While sources like Twitter and the internet at large have built up a reputation as the de-facto place for keeping up with breaking news, traditional media is still the dominant news source for the majority of Americans. So says a new Gallup poll — it found that 55 percent of Americans cited TV as their preferred news source. 50 percent of those in both the 18 to 29 and 30 to 49 age groups picked TV as their number one news source. The internet came in second place for both age ranges; 27 percent of those aged 18 to 29 and 28 percent of those aged 30-49 chose the internet as their preferred source.

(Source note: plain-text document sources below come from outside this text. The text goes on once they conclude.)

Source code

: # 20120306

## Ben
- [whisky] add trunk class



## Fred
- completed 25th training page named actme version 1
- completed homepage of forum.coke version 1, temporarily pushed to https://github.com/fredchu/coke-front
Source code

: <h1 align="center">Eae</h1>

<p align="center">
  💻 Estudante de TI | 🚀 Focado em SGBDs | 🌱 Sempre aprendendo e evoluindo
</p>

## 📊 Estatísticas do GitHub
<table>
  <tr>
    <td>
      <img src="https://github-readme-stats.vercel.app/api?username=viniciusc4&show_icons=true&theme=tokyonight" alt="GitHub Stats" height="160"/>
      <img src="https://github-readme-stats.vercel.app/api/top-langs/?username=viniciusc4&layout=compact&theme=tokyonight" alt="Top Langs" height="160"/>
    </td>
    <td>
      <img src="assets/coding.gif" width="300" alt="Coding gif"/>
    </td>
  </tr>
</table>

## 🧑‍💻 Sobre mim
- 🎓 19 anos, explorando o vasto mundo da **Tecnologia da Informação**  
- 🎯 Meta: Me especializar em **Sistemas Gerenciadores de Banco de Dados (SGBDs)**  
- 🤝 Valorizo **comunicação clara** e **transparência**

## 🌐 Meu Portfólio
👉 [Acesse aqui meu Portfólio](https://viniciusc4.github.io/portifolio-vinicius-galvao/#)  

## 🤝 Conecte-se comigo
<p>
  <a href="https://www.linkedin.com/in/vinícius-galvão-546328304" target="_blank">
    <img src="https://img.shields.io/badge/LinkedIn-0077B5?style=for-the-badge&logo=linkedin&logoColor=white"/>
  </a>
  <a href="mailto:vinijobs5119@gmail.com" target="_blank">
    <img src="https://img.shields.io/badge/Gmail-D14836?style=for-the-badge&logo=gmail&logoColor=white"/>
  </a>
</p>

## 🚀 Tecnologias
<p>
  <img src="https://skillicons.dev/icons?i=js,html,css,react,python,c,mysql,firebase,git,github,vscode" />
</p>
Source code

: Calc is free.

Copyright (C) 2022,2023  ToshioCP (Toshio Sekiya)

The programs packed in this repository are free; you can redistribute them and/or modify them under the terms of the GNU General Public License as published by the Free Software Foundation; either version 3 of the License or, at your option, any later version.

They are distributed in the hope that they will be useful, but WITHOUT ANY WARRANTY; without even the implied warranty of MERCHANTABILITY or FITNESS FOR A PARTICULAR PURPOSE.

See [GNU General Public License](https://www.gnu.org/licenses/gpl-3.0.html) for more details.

Unsurprisingly, TV had even more of an advantage as the survey respondents aged — 58 percent of those aged 50 to 64 picked TV, while only 18 percent picked the internet. For those aged 65 and older, the internet barely registered: only 6 percent chose it has their preferred news source. TV dominated at 68 percent, while print came in second place at 18 percent. And despite Twitter's moves to become a more trusted and respected source of news, only two percent of all survey respondents said that social media sites were their preferred news source.
TV news is still the king
Reliance on TV did lessen as the education level of respondents increased, however. While TV was still the number one news source across all educational groupings, only 43 percent of post-graduates said it was their main news source, compared to 61 percent of those with high school education (or less). While post-graduates had the least reliance on TV, those who said they have a college undergraduate education were actually the group most likely to use the internet for news (32 percent). While it's evident from these findings that internet news hasn't exactly reduced the dominance of TV, it's equally clear that internet has done a good job at marginalizing the print industry — overall, 21 percent of people picked the internet as their favorite source for news, but only nine percent said the same for print.